Stated goal 1:
Answer these questions using the article on the Brückepreis:
(a) In what year was the prize first awarded?
(b) Which river does the bridge connecting the town cross?
(c) To whom was the 2020 prize awarded?
Stated goal 2: Continue the article on the Brückepreis, picking up after its final sentence.

Selected excerpt:
** start **

= Brückepreis =

The Brückepreis (Bridge prize; Móst-płaćizna) is an international prize given annually to a person who contributed by a life's work to better understanding between peoples (Völkerverständigung, Cultural diplomacy) in Europe. It is awarded annually, beginning in 1993, by the town of Görlitz/Zgorzelec. The Europastadt (Town of Europe) lies in both Germany and Poland, connected by a bridge across the Neisse river, and not far from the Czech Republic. The bridge appears in the prize name also for building bridges among peoples and states, as Norbert Lammert, the president of the Bundestag, expressed in his laudatio for Arvo Pärt in 2007. The official name is Internationaler Brückepreis der Europastadt Görlitz/Zgorzelec. The prize money is €2,500. The prize is managed by an association, Gesellschaft zur Verleihung des Internationalen Brückepreises der Europastadt Görlitz/Zgorzelec.

The Euro-Mediterranean Human Rights Monitor (Euro-Med) & Hamas called on the Brückepreis Prize to withdraw the 2020 prize awarded to former Israeli official Tzipi Livni who’s accused of alleged war crimes and crimes against humanity committed in the blockaded Gaza Strip during Operation Case Lead 2008/9 when she was Israel’s Foreign Minister.

** end **

Provided records:

** start **

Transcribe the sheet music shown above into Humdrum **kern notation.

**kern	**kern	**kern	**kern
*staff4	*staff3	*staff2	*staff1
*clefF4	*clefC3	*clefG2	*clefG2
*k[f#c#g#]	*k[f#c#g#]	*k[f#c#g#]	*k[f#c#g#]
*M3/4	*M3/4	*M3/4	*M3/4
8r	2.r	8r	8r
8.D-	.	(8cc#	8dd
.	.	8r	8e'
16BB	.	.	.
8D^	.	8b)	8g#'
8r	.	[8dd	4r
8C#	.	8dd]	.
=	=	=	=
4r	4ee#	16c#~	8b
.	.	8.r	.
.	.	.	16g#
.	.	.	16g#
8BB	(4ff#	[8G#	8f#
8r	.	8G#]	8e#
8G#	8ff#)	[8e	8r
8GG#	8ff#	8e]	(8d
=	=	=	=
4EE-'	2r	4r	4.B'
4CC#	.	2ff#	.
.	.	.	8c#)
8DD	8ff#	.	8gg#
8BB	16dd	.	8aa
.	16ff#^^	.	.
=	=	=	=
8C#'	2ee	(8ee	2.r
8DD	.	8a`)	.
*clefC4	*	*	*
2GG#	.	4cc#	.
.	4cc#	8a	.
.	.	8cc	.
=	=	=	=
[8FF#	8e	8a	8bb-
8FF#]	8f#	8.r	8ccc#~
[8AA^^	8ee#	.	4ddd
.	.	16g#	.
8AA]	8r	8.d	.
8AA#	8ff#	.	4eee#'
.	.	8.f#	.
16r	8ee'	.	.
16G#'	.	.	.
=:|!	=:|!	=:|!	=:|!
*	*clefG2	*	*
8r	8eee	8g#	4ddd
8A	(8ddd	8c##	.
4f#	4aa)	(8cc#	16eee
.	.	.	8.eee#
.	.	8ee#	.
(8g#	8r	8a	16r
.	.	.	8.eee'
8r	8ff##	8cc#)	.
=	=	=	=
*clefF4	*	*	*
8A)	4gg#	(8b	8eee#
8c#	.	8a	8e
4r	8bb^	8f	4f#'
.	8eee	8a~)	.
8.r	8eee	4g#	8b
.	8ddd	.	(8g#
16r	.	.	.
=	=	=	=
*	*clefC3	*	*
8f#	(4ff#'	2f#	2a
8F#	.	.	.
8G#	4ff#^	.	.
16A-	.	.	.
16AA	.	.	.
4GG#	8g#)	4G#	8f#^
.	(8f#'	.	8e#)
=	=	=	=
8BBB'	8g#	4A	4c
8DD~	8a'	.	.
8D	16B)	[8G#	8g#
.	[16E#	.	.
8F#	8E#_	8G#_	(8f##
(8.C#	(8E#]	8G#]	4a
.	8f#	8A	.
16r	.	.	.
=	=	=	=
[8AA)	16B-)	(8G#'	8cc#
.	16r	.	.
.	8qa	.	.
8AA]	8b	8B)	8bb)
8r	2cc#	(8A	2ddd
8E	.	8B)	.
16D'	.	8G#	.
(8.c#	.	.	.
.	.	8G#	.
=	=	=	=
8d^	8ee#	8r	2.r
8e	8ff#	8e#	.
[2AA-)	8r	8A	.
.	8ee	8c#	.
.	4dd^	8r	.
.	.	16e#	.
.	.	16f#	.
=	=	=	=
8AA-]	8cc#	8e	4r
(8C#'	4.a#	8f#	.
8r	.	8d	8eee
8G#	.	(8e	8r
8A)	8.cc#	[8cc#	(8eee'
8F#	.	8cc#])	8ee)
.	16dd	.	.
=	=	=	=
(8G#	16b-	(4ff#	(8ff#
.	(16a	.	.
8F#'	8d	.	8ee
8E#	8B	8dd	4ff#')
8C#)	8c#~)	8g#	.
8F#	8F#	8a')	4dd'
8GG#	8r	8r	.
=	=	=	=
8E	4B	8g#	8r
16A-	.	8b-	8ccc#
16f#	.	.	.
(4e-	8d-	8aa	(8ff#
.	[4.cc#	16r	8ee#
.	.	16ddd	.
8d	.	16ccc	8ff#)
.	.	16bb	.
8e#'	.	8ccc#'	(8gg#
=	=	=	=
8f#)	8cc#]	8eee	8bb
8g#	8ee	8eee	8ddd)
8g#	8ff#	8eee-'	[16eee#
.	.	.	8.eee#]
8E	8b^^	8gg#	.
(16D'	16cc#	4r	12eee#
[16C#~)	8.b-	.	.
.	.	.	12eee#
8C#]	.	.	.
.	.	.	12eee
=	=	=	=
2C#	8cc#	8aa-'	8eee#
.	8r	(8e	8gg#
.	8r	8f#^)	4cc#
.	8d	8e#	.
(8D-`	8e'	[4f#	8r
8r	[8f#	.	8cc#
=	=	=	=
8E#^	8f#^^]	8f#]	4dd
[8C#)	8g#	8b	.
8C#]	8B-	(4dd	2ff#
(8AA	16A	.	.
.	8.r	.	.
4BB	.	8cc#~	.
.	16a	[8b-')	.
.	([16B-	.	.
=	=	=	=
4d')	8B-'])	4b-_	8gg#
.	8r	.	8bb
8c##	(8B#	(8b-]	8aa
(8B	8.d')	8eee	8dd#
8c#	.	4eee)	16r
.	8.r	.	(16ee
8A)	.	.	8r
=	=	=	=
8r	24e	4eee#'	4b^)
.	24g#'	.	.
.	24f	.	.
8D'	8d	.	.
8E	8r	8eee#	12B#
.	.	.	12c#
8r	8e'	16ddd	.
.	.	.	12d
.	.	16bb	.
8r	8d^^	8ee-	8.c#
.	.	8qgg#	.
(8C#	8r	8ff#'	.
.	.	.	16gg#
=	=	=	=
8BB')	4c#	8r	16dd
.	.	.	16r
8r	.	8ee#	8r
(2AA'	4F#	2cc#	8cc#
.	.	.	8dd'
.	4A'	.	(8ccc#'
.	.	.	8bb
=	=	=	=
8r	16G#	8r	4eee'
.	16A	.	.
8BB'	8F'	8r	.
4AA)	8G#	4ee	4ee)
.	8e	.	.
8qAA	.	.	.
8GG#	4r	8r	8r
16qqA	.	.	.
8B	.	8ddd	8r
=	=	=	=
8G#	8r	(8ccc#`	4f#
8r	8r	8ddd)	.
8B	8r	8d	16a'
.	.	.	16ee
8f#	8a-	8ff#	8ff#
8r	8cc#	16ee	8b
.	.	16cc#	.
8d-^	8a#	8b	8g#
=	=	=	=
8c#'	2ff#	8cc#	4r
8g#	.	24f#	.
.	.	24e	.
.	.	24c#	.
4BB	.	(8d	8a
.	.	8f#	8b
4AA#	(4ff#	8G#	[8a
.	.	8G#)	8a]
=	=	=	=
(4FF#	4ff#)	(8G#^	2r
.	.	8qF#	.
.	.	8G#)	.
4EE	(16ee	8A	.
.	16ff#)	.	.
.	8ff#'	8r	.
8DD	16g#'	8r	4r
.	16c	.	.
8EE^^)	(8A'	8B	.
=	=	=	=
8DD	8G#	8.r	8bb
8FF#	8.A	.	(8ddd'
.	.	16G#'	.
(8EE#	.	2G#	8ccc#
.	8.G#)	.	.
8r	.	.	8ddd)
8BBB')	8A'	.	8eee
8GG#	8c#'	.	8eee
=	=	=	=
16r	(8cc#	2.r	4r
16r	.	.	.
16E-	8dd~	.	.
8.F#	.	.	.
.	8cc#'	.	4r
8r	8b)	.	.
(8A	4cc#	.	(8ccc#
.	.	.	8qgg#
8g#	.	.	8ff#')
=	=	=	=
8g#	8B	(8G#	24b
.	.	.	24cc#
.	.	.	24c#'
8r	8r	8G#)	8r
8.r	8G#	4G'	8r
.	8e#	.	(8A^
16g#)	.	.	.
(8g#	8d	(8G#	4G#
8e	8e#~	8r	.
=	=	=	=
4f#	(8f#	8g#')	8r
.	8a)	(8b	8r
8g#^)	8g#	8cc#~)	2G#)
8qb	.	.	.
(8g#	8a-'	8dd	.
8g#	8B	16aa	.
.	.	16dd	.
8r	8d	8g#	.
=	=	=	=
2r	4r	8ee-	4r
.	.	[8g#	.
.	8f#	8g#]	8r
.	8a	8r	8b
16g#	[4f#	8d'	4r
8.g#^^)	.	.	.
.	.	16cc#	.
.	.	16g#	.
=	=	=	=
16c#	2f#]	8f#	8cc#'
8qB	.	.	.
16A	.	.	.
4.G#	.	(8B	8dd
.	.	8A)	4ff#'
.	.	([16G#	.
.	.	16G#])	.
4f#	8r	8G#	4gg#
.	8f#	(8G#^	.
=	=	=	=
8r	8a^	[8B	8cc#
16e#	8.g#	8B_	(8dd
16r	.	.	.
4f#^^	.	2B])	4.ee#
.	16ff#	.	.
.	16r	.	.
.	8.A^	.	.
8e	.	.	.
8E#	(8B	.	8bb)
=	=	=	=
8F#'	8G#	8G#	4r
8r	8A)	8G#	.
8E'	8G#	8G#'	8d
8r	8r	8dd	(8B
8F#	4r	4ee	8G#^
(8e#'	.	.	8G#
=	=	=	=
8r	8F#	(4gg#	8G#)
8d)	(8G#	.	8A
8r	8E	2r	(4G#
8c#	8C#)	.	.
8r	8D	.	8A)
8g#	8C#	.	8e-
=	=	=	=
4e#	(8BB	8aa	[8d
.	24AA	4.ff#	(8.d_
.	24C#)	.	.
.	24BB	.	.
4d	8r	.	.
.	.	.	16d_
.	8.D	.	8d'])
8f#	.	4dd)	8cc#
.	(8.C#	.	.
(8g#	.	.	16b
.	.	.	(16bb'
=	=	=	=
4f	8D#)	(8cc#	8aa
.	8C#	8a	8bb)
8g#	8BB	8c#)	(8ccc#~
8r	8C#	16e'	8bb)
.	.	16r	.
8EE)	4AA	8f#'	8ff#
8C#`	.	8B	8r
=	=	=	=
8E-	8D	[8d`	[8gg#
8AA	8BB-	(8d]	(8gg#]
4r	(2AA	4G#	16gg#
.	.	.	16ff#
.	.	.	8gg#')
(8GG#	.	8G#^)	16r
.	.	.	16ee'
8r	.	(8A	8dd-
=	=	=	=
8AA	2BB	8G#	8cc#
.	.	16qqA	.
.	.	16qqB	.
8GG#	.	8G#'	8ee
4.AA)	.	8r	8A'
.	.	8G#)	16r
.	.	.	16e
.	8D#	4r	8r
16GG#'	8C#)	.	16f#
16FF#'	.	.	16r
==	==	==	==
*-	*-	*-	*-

** end **

Exercise answer 1:
(a) 1993
(b) The Neisse
(c) Tzipi Livni

Exercise answer 2:
== Recipients ==

- 1993 Marion Gräfin Dönhoff, journalist, editor of the weekly Die Zeit
- 1995 Adam Michnik, chef editor of the daily Gazeta Wyborcza
- 1998 Jiří Gruša, president of P.E.N. International, former Czech ambassador, and writer
- 1999 Freya von Moltke, founder of the Internationale Jugendbegegnungsstätte Kreisau "Stiftung Kreisau für europäische Verständigung" (Kreisau foundation for cultural diplomacy)
- 2000 Arno Lustiger, publisher
- 2001 Miloslav Vlk, Cardinal, Archbishop of Prague
- 2002 Władysław Bartoszewski, former Polish Foreign minister
- 2003 Kurt Biedenkopf, former prime minister
- 2004 Valdas Adamkus, President of Lituania
- 2005 Giora Feidman, musician engaged in reconciliation between cultures
- 2006 Günter Grass, writer (not accepted)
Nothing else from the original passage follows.